I tempi di accesso all’esercizio della professione ed al mondo del lavoro in Italia per un giovane medico sono i più elevati in assoluto nel panorama UE (clicca qui), sia a causa di un ipertrofico iter formativo-professionalizzante pre e post lauream di medicina che non ha pari in Europa (Tabella 1), sia per gli effetti della non adeguata programmazione del fabbisogno di professionalità mediche, che da sempre è prodotto per lo più sulla base del dato storico: ciò è dimostrato dall’alternarsi del fenomeno della Pletora Medica, che ha creato generazioni di medici che si sono dovuti reinventare ed hanno dovuto sgomitare, con quello della “Gobba Demografica”, che registra in atto la maggior concentrazione di medici in attività tra i 50 ed i 59 anni, la cui prospettiva a termine determina fisiologicamente una tendenza a garantire chi esce dal sistema a detrimento da chi appresta ad entrare.
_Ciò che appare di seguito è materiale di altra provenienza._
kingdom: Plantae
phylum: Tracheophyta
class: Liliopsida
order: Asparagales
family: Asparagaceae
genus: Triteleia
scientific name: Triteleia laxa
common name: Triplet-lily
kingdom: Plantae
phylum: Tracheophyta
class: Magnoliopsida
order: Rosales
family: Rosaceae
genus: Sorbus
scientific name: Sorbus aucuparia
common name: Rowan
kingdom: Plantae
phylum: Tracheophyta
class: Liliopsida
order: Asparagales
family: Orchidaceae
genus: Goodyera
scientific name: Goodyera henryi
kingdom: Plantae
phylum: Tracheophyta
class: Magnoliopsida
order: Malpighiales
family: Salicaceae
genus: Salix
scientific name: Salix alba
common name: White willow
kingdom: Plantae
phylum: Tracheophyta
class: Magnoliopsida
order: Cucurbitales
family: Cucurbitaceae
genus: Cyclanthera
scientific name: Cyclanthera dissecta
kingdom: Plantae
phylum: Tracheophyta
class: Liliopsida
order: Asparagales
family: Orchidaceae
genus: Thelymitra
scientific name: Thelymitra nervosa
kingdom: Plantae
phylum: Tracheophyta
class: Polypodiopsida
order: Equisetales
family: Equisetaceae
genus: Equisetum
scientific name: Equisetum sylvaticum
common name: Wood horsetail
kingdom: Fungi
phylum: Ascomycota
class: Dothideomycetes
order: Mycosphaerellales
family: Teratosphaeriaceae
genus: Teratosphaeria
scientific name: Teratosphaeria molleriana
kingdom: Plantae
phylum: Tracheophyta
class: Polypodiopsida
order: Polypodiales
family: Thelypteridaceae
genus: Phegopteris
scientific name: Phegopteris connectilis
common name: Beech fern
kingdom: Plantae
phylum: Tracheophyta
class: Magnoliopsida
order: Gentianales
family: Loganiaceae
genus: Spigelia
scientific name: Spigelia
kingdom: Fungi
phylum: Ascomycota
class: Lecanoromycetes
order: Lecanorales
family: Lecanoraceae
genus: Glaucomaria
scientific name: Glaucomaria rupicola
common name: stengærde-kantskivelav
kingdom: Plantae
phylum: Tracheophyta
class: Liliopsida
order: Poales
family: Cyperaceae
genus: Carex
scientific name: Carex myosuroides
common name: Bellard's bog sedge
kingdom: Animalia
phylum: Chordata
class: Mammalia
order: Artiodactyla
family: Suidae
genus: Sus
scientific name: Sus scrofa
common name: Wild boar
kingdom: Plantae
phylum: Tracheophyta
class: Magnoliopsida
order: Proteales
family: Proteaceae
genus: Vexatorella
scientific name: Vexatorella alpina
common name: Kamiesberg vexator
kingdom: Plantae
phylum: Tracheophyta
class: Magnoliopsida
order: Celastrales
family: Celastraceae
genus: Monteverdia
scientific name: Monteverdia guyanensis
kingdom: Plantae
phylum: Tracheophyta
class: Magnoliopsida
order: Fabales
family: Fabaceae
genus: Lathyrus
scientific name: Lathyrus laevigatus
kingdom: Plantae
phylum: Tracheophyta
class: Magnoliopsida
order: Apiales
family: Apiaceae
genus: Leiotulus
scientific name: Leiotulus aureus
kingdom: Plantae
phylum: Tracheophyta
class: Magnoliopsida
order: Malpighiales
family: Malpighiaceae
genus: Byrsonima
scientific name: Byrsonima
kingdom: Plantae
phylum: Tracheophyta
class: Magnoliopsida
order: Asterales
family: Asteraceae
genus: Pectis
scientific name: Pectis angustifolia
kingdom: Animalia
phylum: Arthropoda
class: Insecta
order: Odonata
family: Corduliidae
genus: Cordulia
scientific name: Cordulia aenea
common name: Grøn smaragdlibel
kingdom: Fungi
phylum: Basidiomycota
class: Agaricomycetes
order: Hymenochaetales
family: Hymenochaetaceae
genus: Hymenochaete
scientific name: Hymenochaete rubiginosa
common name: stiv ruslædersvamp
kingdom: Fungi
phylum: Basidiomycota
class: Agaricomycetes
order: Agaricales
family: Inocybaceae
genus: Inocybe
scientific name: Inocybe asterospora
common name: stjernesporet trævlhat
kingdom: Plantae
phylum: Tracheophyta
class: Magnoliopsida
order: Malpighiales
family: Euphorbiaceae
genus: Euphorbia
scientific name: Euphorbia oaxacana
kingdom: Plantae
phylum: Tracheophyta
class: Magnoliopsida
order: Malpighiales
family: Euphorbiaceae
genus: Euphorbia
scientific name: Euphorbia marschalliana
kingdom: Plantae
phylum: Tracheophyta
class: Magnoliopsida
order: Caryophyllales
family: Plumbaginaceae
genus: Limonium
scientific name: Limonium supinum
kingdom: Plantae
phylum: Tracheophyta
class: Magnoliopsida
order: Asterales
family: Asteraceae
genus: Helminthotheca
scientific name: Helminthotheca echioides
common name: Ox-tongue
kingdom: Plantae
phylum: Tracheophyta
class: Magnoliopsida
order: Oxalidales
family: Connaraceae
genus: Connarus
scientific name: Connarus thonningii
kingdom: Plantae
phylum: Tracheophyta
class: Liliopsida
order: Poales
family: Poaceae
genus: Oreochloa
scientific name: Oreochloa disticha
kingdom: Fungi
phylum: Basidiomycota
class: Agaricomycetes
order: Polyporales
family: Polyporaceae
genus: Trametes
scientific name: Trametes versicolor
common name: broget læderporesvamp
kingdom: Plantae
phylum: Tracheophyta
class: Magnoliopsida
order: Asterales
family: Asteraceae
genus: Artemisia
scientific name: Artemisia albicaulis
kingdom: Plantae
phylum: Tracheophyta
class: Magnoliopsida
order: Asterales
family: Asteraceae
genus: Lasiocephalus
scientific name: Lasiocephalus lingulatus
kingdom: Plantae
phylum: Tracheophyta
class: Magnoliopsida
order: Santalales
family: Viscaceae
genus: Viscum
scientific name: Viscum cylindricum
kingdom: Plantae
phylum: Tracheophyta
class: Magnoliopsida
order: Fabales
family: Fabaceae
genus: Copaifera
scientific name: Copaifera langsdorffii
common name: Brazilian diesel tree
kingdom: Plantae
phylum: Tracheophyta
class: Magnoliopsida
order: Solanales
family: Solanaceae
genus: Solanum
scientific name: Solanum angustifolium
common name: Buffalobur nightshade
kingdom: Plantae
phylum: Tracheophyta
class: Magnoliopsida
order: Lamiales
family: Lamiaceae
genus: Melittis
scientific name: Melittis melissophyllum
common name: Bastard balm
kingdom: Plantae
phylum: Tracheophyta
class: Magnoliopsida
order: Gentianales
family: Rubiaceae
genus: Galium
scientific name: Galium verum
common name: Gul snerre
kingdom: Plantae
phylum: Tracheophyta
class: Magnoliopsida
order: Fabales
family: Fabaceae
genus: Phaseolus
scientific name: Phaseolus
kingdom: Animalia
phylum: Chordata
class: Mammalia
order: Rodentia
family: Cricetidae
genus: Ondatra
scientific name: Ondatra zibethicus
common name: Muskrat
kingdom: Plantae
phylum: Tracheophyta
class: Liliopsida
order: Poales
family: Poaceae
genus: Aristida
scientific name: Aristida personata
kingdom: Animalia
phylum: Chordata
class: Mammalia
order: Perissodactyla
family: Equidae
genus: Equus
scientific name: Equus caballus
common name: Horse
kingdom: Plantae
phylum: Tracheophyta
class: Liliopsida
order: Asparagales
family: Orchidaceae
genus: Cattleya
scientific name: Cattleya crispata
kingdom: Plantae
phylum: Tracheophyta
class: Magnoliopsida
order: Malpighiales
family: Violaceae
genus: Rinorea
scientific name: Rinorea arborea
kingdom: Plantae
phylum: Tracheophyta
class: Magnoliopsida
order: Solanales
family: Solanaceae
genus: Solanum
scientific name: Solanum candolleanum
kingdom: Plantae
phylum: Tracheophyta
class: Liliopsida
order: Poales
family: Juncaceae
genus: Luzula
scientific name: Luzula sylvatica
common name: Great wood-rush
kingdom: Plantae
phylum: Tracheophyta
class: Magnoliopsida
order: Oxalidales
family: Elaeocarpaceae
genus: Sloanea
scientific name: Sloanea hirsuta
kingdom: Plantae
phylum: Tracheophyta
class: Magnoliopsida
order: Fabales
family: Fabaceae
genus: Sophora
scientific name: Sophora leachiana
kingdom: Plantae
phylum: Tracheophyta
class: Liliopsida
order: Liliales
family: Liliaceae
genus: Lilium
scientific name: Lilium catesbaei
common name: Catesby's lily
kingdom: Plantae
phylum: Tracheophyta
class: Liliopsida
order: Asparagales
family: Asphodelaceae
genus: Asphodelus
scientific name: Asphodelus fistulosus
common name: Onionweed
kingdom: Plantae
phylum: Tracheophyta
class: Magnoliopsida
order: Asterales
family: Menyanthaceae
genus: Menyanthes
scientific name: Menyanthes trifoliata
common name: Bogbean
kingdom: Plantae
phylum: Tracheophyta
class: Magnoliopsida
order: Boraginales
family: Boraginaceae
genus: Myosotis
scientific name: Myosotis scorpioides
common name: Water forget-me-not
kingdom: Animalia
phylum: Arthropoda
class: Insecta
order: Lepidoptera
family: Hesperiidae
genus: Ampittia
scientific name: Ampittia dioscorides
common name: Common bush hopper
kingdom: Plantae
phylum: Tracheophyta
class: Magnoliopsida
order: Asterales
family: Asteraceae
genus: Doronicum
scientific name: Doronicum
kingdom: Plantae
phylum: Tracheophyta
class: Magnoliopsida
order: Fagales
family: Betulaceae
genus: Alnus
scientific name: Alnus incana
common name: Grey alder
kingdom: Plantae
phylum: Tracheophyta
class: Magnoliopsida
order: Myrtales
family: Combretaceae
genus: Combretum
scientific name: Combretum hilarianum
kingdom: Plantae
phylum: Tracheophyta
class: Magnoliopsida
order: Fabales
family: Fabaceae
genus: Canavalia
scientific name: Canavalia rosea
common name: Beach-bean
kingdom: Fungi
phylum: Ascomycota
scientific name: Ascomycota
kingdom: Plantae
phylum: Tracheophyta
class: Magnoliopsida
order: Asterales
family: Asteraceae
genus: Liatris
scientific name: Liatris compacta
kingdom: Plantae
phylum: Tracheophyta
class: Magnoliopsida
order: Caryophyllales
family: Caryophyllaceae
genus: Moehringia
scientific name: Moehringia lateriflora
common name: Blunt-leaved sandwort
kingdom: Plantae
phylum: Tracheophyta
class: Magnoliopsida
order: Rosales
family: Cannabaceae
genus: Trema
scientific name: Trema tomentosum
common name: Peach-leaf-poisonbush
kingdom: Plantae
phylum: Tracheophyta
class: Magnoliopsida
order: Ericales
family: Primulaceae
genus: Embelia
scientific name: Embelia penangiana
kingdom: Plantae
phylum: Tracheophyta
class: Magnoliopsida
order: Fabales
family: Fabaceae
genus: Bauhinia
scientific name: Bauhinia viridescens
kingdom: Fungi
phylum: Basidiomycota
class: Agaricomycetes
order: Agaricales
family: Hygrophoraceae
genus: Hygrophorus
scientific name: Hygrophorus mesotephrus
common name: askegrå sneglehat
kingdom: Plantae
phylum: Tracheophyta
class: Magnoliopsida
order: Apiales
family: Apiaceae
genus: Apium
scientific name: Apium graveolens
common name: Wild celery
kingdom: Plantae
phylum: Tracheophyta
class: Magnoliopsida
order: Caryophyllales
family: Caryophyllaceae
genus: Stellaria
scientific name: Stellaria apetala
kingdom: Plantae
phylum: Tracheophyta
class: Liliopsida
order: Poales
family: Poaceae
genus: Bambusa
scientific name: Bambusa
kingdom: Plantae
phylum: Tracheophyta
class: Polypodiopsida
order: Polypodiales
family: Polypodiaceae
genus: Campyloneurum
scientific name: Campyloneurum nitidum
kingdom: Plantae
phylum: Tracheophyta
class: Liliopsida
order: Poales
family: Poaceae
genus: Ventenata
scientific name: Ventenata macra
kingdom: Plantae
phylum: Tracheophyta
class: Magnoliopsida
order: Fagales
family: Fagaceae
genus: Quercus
Non si può, inoltre, tacere la non adeguata formazione e professionalizzazione a cui provvede l’attuale articolazione del sistema formativo pre- e post-lauream, a causa di limiti di carattere strutturale ed organizzativo. Mentre per il corso di laurea in medicina si assiste ad un non produttivo atteggiamento di chiusura rispetto all’adozione di tirocini valutativi pratici, che necessitano per definizione di collaborazioni esterne ai Policlinici Universitari, per quanto concerne le scuole di specializzazione l’apertura ed implementazione della rete formativa professionalizzante è prevista per legge, ma viene troppo spesso disattesa. La formazione medica avviene per definizione sul campo ed è necessario che il discente abbia a disposizione una casistica sufficiente, che non può essere limitata ai numeri rappresentati dai Policlinici Universitari, che dovrebbero essere invece il fulcro di un sistema formativo professionalizzante integrato Università-Ospedale-Territorio. Peraltro, tale modello, che ricalcherebbe l’imptsazione dell’integrazione delle cure, sarebbe l’optimum a cui aspirare al fine di preparare i medici del futuro ad affrontare le criticità connesse all’incremento del bisogno di salute espresso dalla popolazione in termini di incremento esponenziale delle cronicità.
Oggi si assiste ad un atteggiamento di contrapposizione becera tra Università, da una parte, e sindacati medici, dall’altra, che si contendono la formazione post lauream del medico più per ragioni di potere e di ritorno connesso alla gestione della formazione, invece che collaborare e mettere a sistema il meglio che possano offrire Università, Ospedali e le articolazioni assistenziali del territorio.
Le criticità più preoccupanti si interessano l’area chirurgica, laddove la crisi di vocazioni, in più occasioni documentata dalle società scientifiche di riferimento, è emblema della condizione in cui operano i giovani medici e non può essere semplicemente spiegata dalla mancata depenalizzazione dell’atto medico, vuoto normativo che tutti noi auspichiamo venga colmato in sede di approvazione del Decreto Balduzzi.
In tal contesto devono, altresì, essere menzionati i provvedimenti orientati a creare un meccanismo ad imbuto per ritardare l’accesso all’esercizio della professione ed a rivisitare il percorso formativo post-lauream del medico più con finalità di ammortizzatore sociale, piuttosto che tendenti ad una reale qualificazione delle professionalità mediche. A questo proposito, infatti, in recepimento delle direttive comunitarie, è stato introdotto il requisito obbligatorio del diploma di specializzazione e del diploma di formazione specifica in Medicina Generale, rispettivamente per l’accesso al ruolo di dirigente medico del SSN e di Medico di Medicina Generale, tralasciando, però, a differenza degli altri Paesi UE, di conferire dignità professionale ai medici in formazione attraverso la prevista adozione dei contratti di formazione-lavoro.